In what ways does the intracellular levels of calcium rise?
- T-tubules (invaginations that get closer to the conrtactile fibres and SR) - Voltage gated calcium channels (VGCC) - Sarcoplasmic reticulum (stores Ca2+) - Ryanodine receptor (RyR) (intracellular Ca2+ channel)
• The T-tubules and everything else in the cell being close to each other means that the amount of calcium needed to raise the local concentration is really small.
- Action potential (Na+ ions) depolarises T-tubules and activates VGCCs causing Ca2+ influx
- Ca2+ binds to RyR on SR – close association with T-tubules
- Release of Ca2+ from SR – CICR
- Ca2+ to troponin, displacement of tropomyosin/troponin complex, exposing active sites on actin
Subunits of troponin and what they do?
• The three troponin regulatory subunits:
- Troponin T (TnT) – binds to tropomyosin
- Troponin I (TnI) – binds to actin filaments
- Troponin C (TnC) – binds Ca2+
- Binding of Ca2+to TnC leads to conformation changes of tropomyosin and exposure of actin binding site.
- TnI and TnT are released into the blood stream when the heart dies. – They are important blood plasma markers for cardiac cell death e.g. Following MI
How is there a decrease in [Ca2+]i and relaxation?
- Action potential repolarisation (K+ ions), repolarises T-tubules – closure of VGCCs, and decrease in Ca2+influx.
- No Ca2+influx, no CICR.
- Extrusion (ejection) of Ca2+from cell (30%) – by Na+/ Ca2+exchanger (NCX).
- Ca2+uptake into SR via SR membrane Ca2+ATPase (SERCA, 70%) - Ca2+in SR for next contraction, even relaxation requires energy (ATP).
- Uptake of Ca2+in mitochondria.

-*-*-

Questions to answer
1. For the notes on cardiac calcium handling, say whether each statement agrees with the text. Answer yes or no, and quote the words that decide it.
(a) SERCA takes up 70% of the calcium removed during relaxation.
(b) Troponin C binds to tropomyosin.
(c) Relaxation requires no energy.
2. In the notes on cardiac calcium handling, substitute "Expulsion" for "Extrusion" and write out everything from "- Action potential repolarisation" down to "Na+/ Ca2+exchanger (NCX).".
The rows that follow are separate material, unrelated to the notes above.

-*-*-

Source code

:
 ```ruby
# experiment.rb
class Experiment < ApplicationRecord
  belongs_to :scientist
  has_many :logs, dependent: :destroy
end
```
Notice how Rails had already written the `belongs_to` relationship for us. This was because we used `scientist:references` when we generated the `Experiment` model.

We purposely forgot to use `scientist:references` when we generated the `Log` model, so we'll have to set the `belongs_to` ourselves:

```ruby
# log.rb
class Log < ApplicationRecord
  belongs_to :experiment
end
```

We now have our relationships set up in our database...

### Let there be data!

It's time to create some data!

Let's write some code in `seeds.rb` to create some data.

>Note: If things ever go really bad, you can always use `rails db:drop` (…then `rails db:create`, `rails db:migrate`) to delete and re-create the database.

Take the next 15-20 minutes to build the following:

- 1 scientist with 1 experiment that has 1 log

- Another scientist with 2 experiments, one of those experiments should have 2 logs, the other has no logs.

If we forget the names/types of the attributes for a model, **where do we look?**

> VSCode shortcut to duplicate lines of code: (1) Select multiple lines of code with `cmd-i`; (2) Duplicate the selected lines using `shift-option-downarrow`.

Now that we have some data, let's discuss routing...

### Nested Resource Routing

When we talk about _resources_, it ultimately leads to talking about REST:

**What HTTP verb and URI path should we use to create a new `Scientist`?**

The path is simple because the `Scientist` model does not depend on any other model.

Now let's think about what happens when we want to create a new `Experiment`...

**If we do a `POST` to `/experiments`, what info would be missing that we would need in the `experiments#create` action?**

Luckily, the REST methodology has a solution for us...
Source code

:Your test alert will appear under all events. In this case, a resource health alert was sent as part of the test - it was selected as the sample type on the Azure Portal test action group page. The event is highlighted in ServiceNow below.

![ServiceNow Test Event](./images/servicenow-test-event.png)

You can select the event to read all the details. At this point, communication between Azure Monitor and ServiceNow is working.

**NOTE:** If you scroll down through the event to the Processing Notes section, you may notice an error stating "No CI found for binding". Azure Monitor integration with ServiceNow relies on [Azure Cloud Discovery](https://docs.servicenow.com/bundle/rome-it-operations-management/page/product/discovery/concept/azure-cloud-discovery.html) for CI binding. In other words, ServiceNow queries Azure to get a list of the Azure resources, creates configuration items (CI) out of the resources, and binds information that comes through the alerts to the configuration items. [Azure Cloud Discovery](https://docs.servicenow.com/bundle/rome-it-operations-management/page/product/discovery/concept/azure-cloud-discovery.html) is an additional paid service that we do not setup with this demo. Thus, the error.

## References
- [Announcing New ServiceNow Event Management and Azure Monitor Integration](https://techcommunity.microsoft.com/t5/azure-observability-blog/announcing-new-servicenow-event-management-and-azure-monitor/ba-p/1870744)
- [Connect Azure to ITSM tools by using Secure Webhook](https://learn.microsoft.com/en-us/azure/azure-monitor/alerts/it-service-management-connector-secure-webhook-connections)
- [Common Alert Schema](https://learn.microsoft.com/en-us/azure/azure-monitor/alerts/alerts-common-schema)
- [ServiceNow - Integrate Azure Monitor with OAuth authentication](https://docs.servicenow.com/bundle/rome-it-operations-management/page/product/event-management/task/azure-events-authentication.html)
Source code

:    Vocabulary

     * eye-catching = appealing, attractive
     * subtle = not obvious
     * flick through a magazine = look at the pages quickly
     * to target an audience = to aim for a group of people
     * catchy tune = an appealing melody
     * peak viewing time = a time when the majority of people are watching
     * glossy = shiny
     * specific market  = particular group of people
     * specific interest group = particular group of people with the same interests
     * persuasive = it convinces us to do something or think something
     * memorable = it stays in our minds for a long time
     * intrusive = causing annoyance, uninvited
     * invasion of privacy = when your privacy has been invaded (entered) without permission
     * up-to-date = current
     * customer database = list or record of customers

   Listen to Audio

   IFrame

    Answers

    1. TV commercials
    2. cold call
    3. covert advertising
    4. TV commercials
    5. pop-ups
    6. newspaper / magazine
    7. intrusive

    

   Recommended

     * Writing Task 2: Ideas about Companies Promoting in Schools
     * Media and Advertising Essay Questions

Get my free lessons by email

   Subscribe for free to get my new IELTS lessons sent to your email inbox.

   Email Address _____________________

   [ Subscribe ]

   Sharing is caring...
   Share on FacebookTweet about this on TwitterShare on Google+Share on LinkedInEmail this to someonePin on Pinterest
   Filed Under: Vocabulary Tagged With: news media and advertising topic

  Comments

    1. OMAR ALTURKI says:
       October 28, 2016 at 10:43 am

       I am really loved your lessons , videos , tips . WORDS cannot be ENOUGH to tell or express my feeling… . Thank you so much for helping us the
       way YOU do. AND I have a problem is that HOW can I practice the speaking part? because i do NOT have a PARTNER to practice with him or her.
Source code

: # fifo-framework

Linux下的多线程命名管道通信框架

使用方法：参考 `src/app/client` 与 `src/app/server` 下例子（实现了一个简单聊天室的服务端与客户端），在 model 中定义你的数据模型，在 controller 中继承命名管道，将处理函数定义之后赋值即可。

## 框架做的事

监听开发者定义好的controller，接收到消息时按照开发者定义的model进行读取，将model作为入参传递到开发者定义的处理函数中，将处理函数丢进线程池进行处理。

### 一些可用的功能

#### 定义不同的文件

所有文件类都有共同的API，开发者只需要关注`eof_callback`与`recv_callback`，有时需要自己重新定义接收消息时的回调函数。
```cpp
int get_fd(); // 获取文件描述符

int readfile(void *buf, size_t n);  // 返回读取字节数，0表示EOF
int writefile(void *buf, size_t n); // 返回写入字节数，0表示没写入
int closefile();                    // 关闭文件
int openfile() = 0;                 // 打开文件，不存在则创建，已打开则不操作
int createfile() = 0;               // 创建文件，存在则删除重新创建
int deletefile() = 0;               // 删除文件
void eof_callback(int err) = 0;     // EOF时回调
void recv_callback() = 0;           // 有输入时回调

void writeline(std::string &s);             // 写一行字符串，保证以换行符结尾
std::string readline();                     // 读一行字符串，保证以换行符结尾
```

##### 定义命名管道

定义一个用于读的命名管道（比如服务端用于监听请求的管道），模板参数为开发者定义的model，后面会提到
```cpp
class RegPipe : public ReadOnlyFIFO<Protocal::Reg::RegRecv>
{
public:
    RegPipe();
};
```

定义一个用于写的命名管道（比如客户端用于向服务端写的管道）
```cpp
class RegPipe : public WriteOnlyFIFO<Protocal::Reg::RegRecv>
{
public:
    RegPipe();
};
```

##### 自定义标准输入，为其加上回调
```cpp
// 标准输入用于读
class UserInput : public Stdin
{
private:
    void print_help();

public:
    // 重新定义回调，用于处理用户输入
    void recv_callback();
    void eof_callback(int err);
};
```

-*-*-

Solutions
1.
(a) Yes: "Ca2+uptake into SR via SR membrane Ca2+ATPase (SERCA, 70%)"
(b) No: "Troponin T (TnT) – binds to tropomyosin" and "Troponin C (TnC) – binds Ca2+"
(c) No: "even relaxation requires energy (ATP)"

2.
- Action potential repolarisation (K+ ions), repolarises T-tubules – closure of VGCCs, and decrease in Ca2+influx.
- No Ca2+influx, no CICR.
- Expulsion (ejection) of Ca2+from cell (30%) – by Na+/ Ca2+exchanger (NCX).